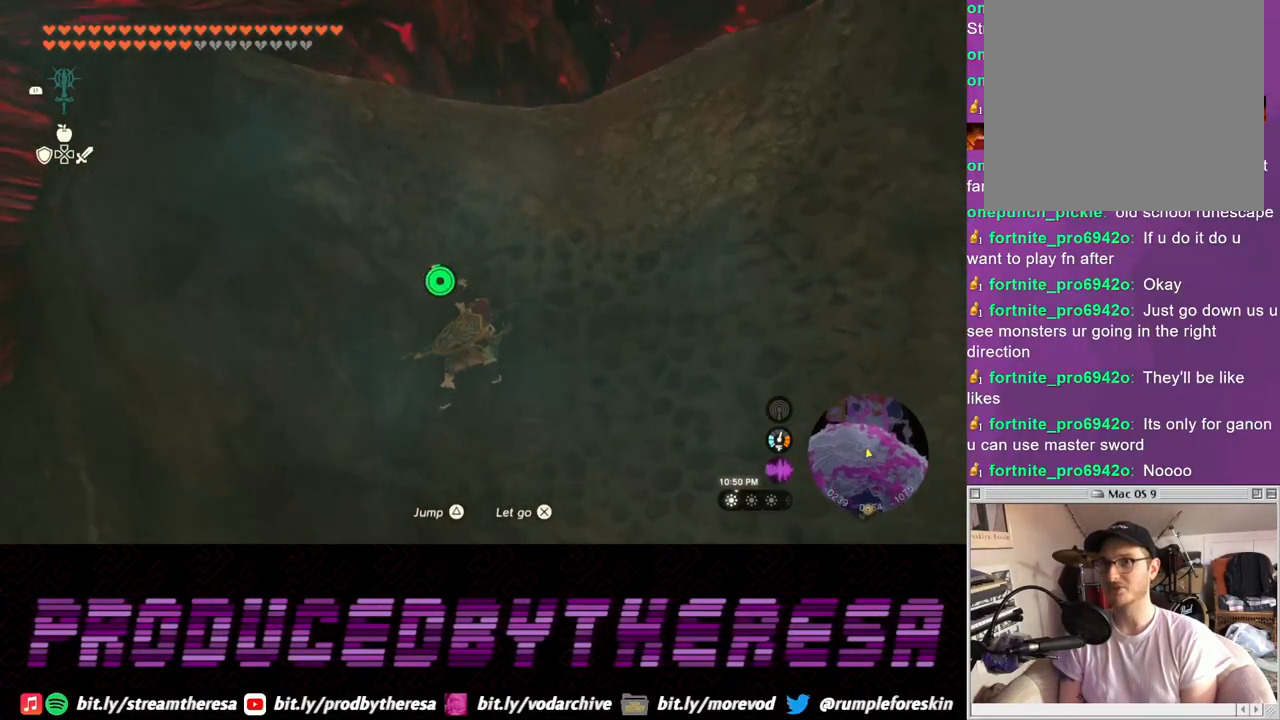
{"buttons": [], "left_stick": "up", "right_stick": "center", "events": [[33, "TRIANGLE", "down"], [150, "TRIANGLE", "up"], [183, "TRIANGLE", "down"], [317, "TRIANGLE", "up"]]}
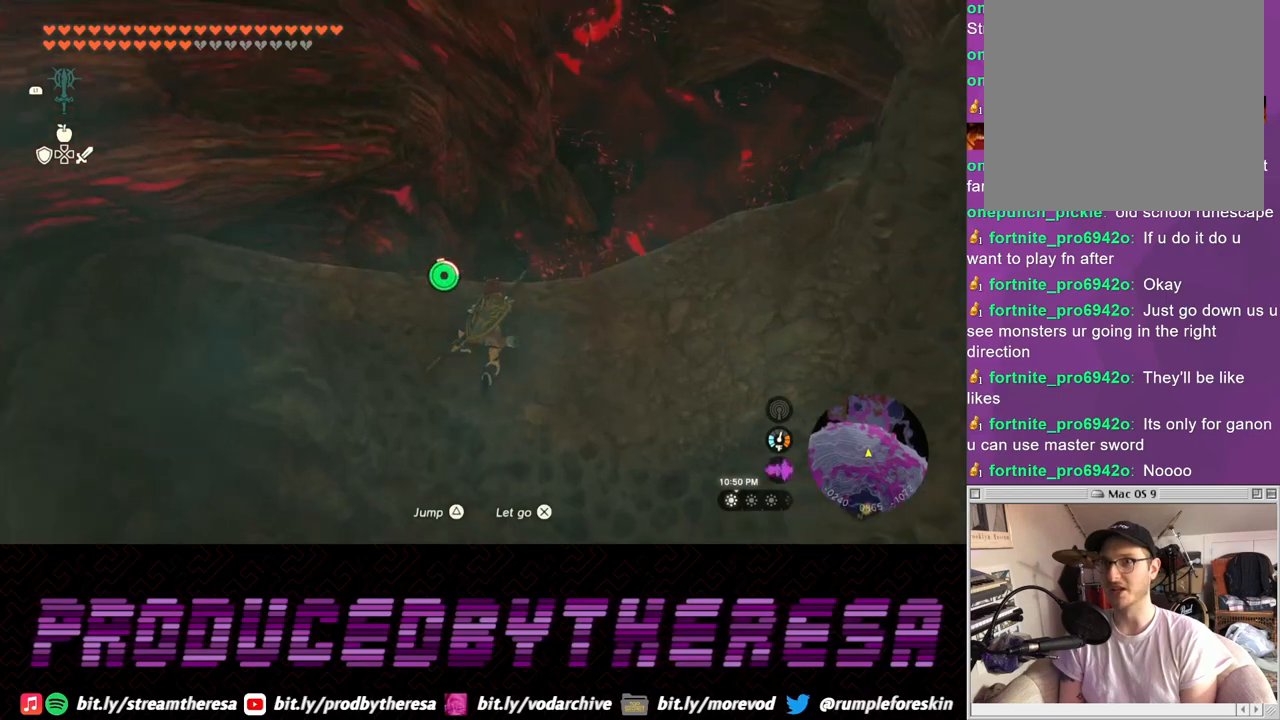
{"buttons": ["TRIANGLE"], "left_stick": "up", "right_stick": "center", "events": [[100, "right_stick", "up-right"], [350, "right_stick", "center"], [500, "TRIANGLE", "down"]]}
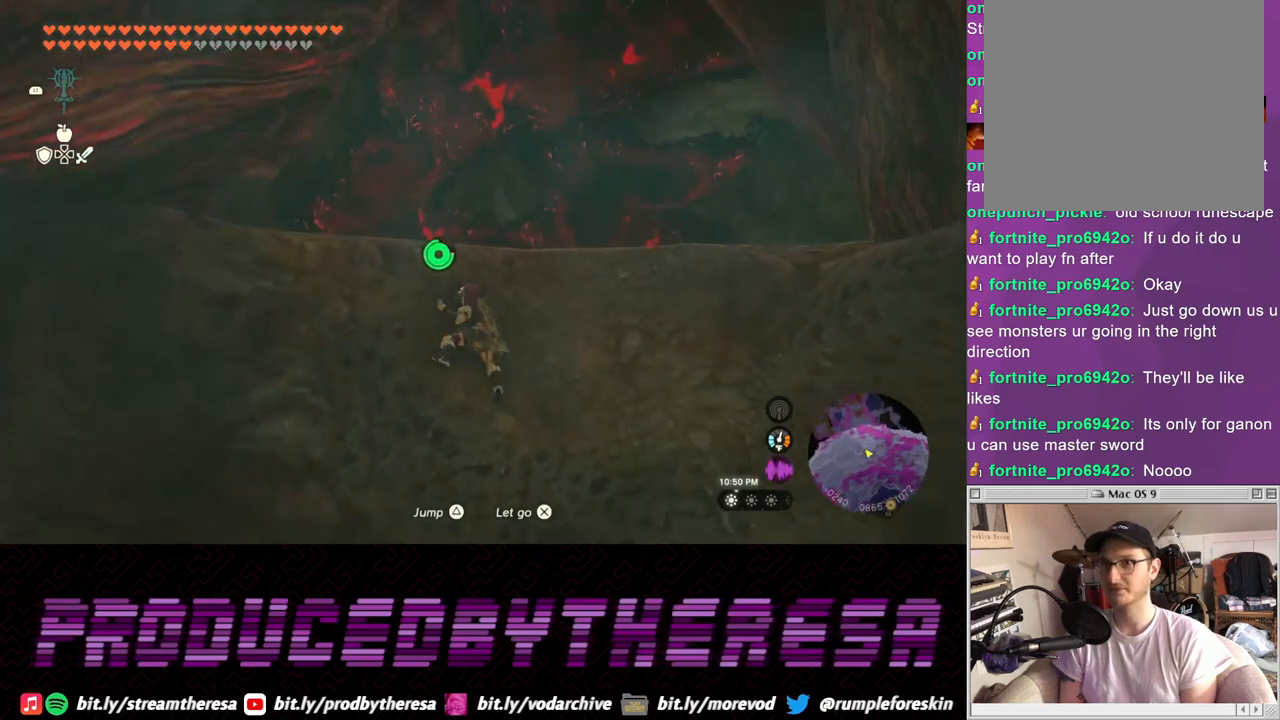
{"buttons": [], "left_stick": "up", "right_stick": "up-right", "events": [[117, "TRIANGLE", "up"], [333, "right_stick", "up-right"]]}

What is needed: If the material above contains pictures, exclude them from an otherwise exact transcription.

Task response:
{"buttons": [], "left_stick": "up", "right_stick": "center", "events": [[33, "TRIANGLE", "down"], [150, "TRIANGLE", "up"], [183, "TRIANGLE", "down"], [317, "TRIANGLE", "up"]]}
{"buttons": ["TRIANGLE"], "left_stick": "up", "right_stick": "center", "events": [[100, "right_stick", "up-right"], [350, "right_stick", "center"], [500, "TRIANGLE", "down"]]}
{"buttons": [], "left_stick": "up", "right_stick": "up-right", "events": [[117, "TRIANGLE", "up"], [333, "right_stick", "up-right"]]}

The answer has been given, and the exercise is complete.